### What the task requires
Rewrite the data from the start up to and including the line containing "Reading left to", changing "label" to "tick" and leaving everything else unchanged. Omit the pictures.

### Data excerpts
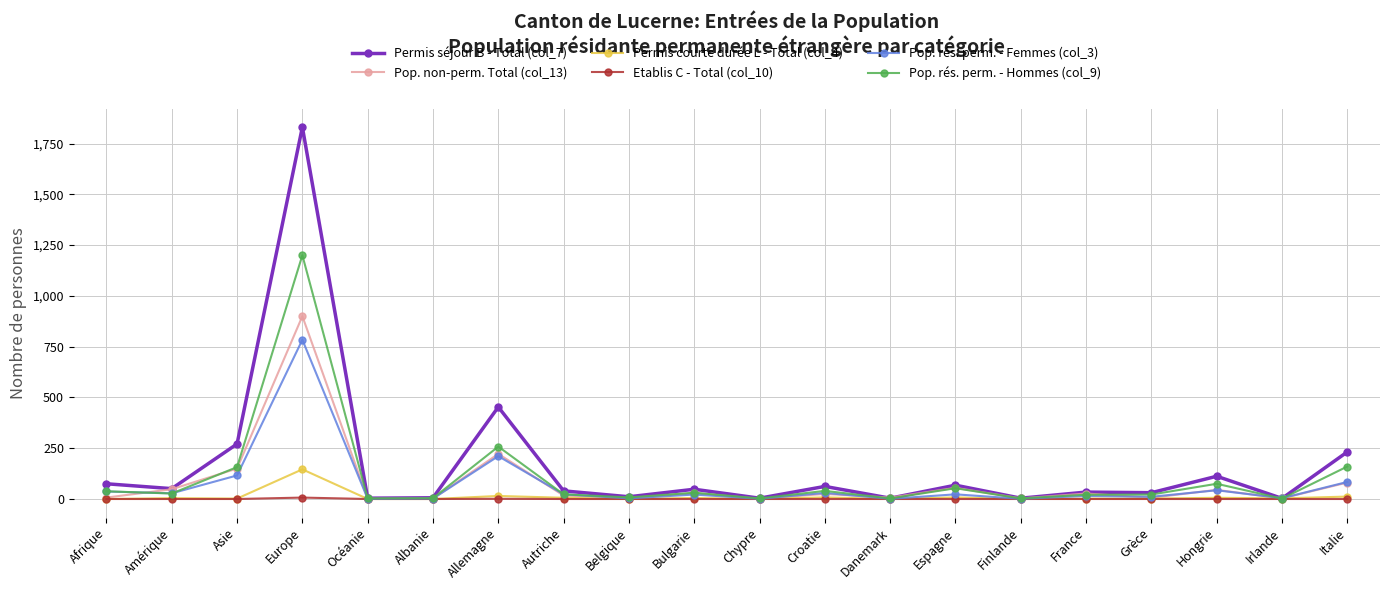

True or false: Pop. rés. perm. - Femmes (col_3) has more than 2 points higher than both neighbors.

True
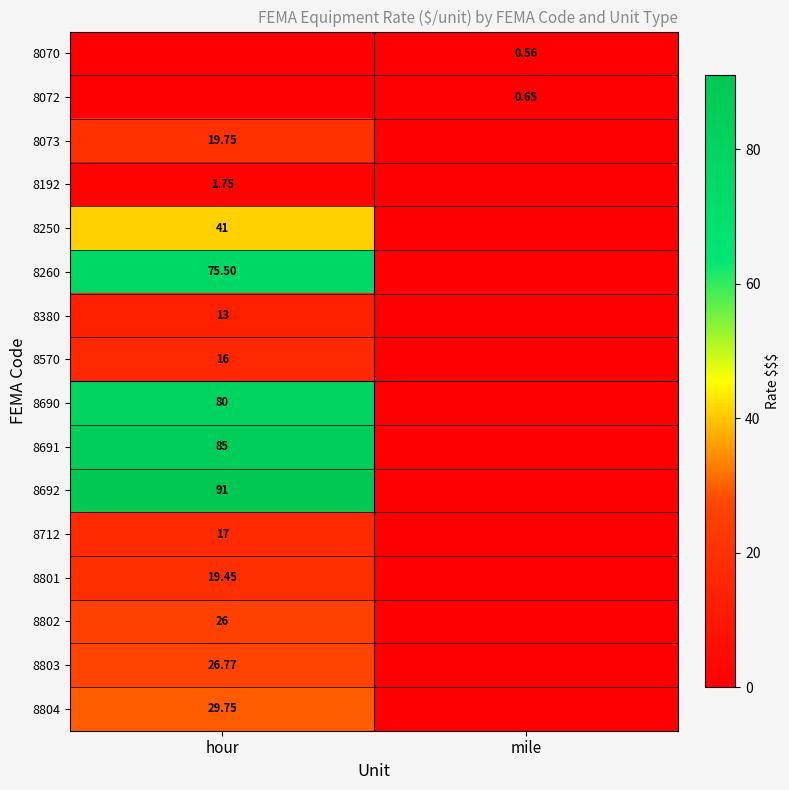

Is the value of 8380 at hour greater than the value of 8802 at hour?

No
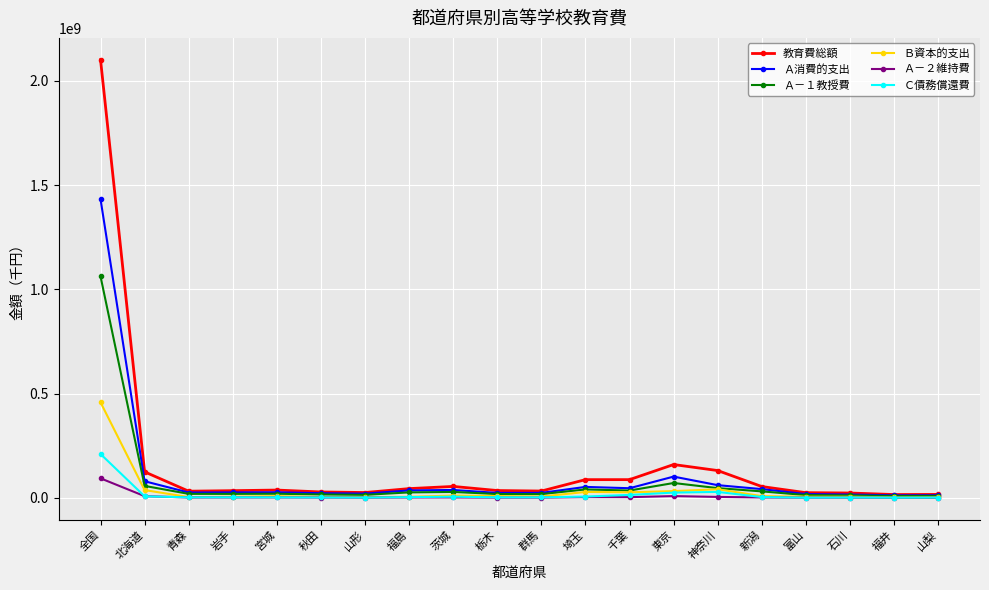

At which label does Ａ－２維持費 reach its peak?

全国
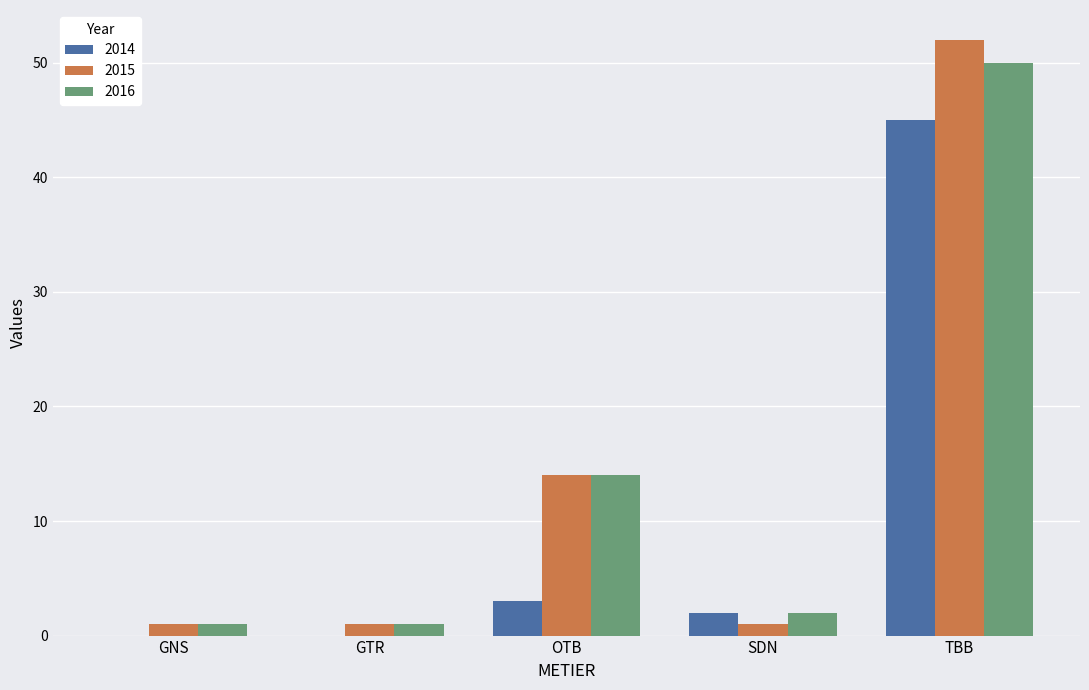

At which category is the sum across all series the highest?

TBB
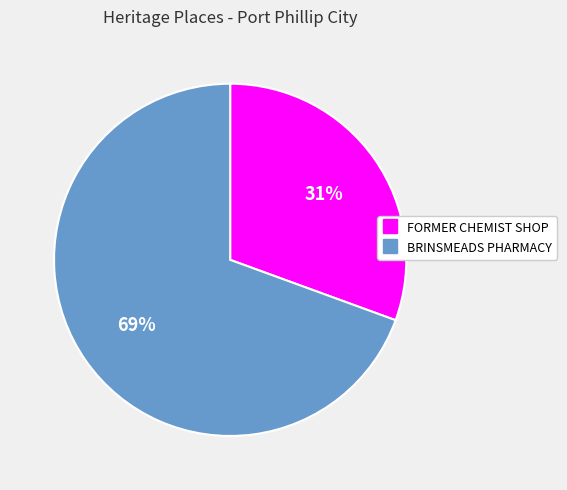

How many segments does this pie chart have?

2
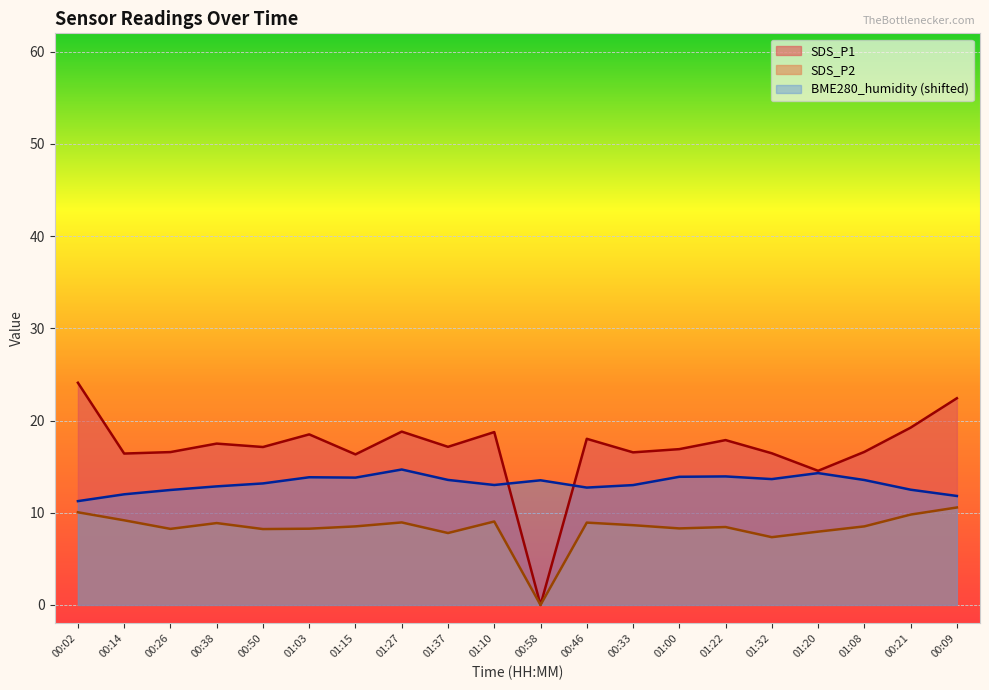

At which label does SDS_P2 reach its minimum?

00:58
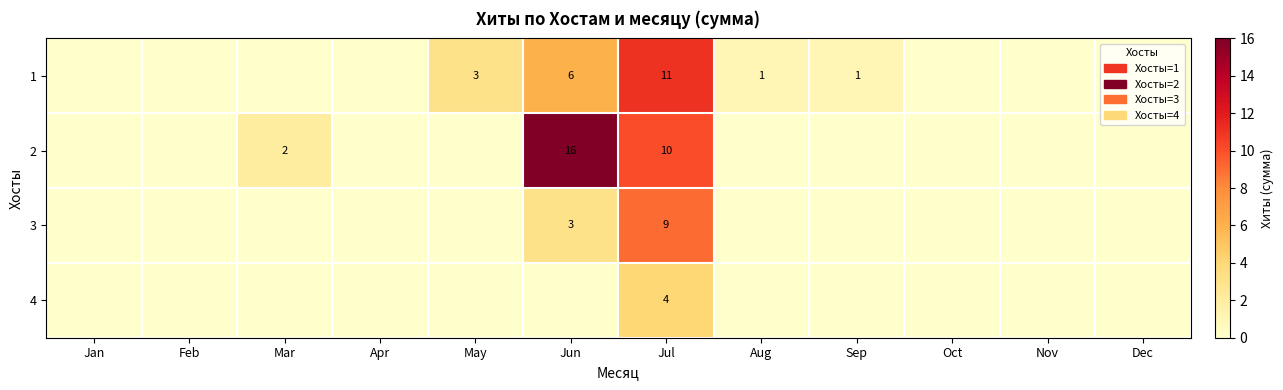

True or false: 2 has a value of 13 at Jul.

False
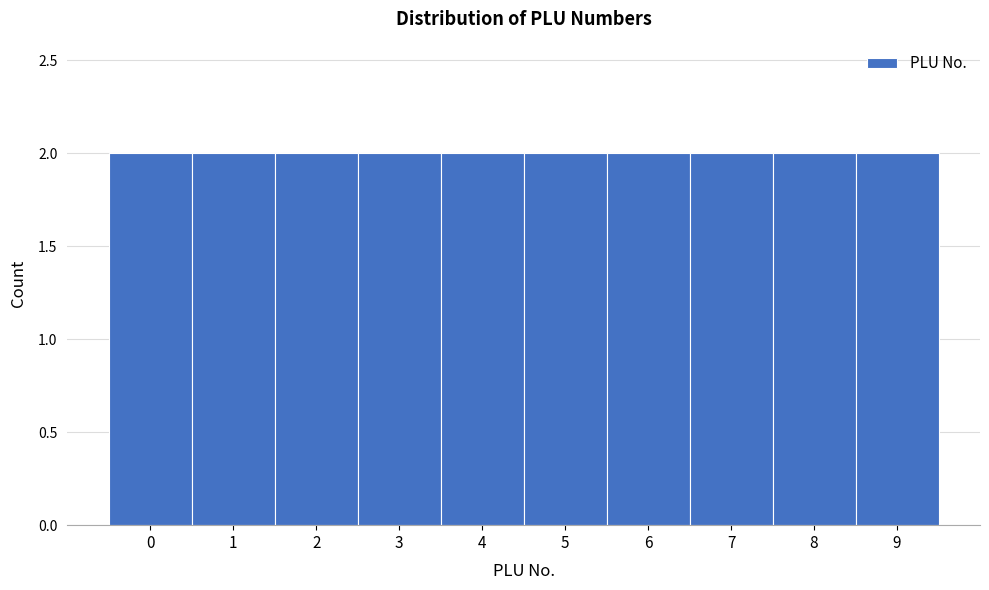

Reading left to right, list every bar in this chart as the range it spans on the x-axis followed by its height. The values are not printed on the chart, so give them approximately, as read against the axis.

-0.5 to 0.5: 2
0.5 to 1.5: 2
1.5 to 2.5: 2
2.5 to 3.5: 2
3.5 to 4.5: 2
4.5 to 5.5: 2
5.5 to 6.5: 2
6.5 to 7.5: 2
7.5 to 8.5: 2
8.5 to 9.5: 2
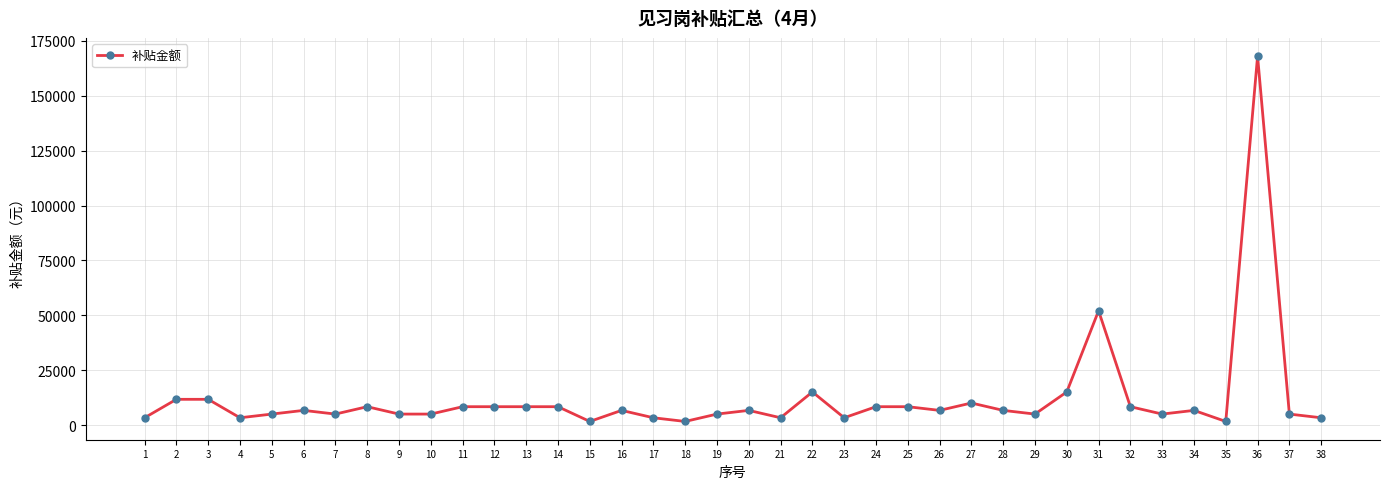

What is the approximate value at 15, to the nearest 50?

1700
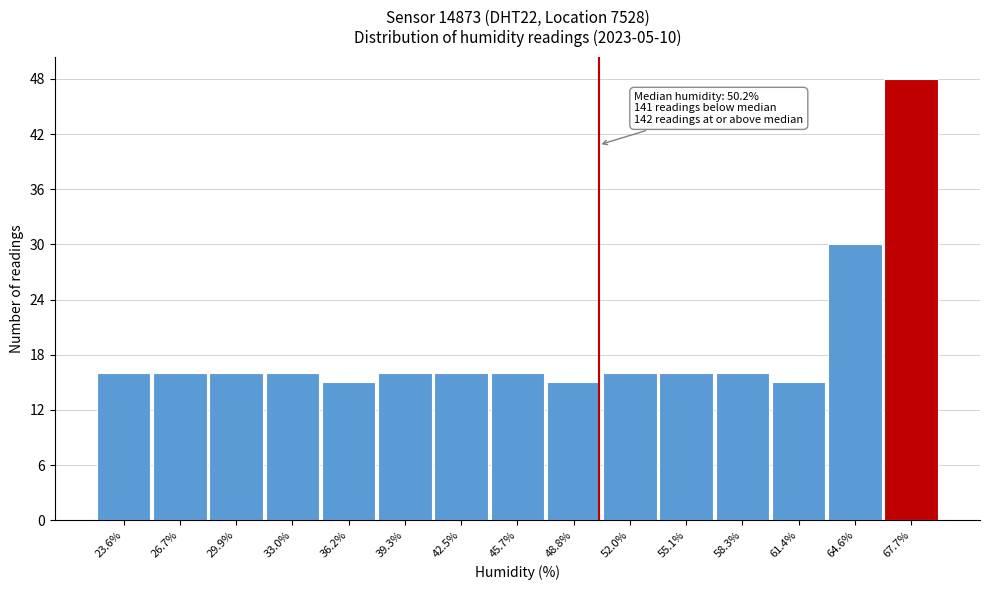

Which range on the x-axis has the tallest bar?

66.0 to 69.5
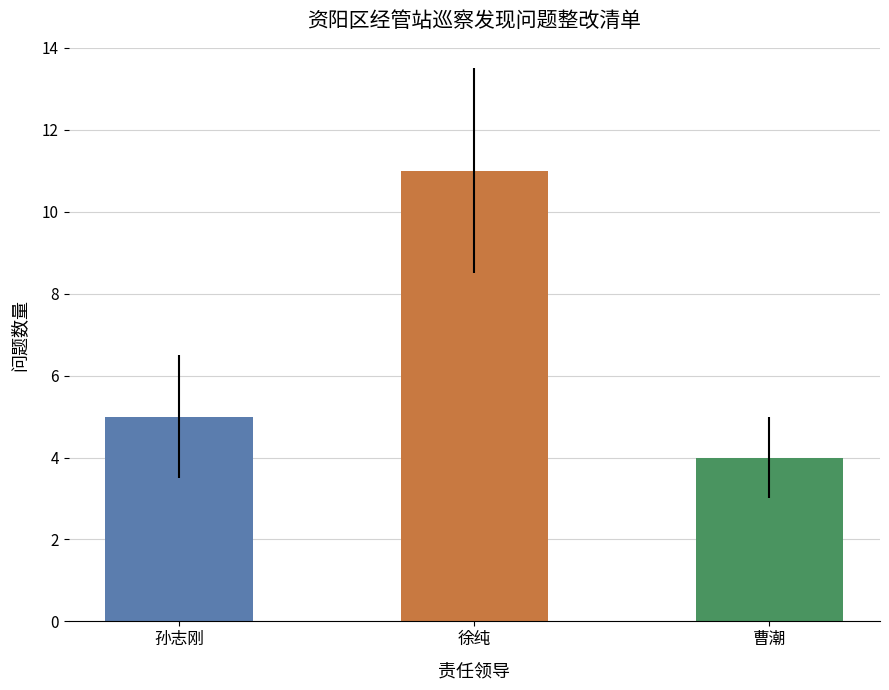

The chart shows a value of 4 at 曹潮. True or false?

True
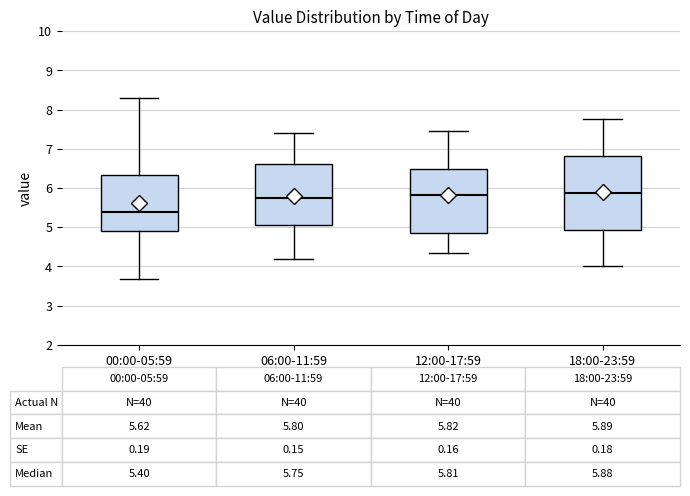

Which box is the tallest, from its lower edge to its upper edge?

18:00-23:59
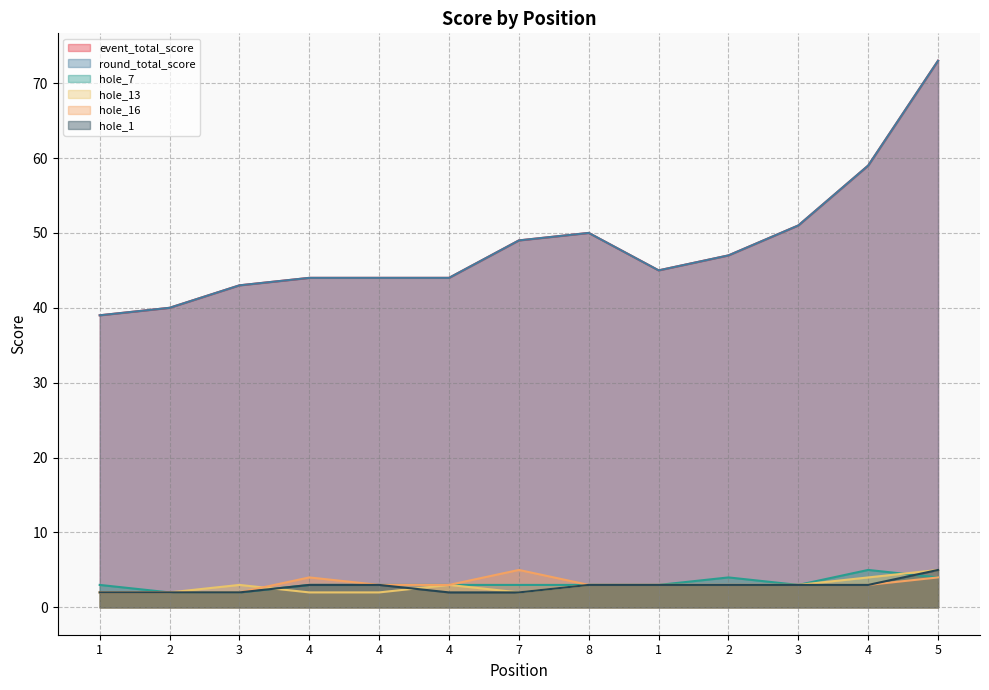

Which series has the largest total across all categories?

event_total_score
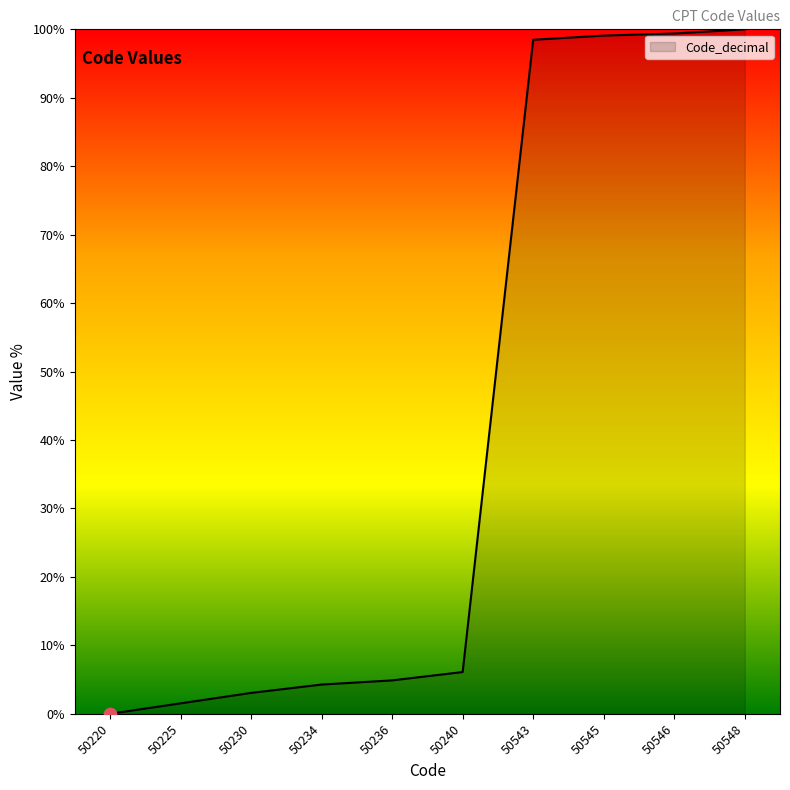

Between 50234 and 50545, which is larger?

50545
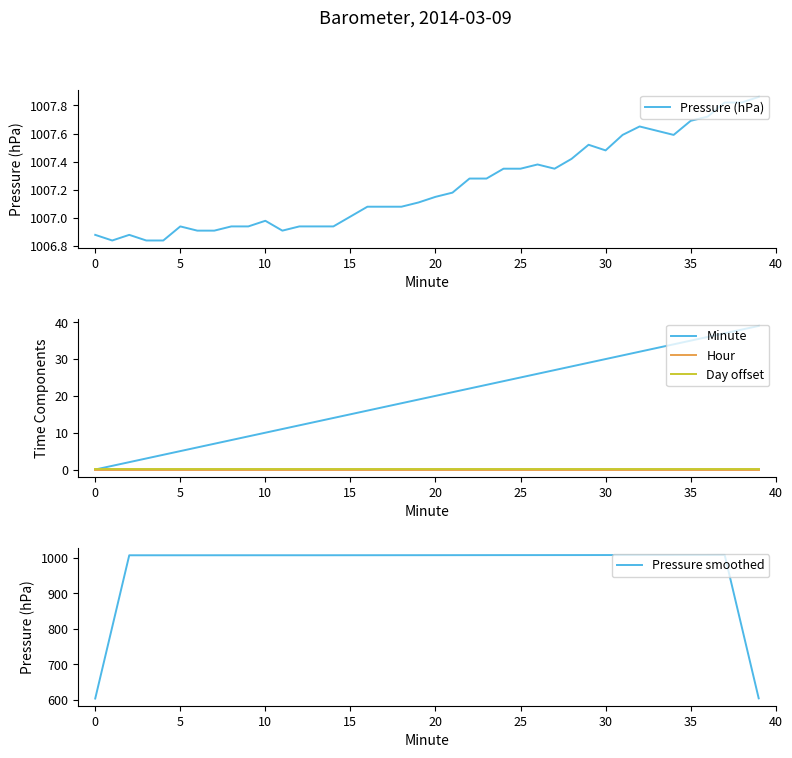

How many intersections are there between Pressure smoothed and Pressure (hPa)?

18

### Solution for this exercise
True or false: Pop. rés. perm. - Femmes (col_3) has more than 2 points higher than both neighbors.

True

Is the value of 8380 at hour greater than the value of 8802 at hour?

No

At which tick does Ａ－２維持費 reach its peak?

全国

At which category is the sum across all series the highest?

TBB

How many segments does this pie chart have?

2

At which tick does SDS_P2 reach its minimum?

00:58

True or false: 2 has a value of 13 at Jul.

False

Reading left to right, list every bar in this chart as the range it spans on the x-axis followed by its height. The values are not printed on the chart, so give them approximately, as read against the axis.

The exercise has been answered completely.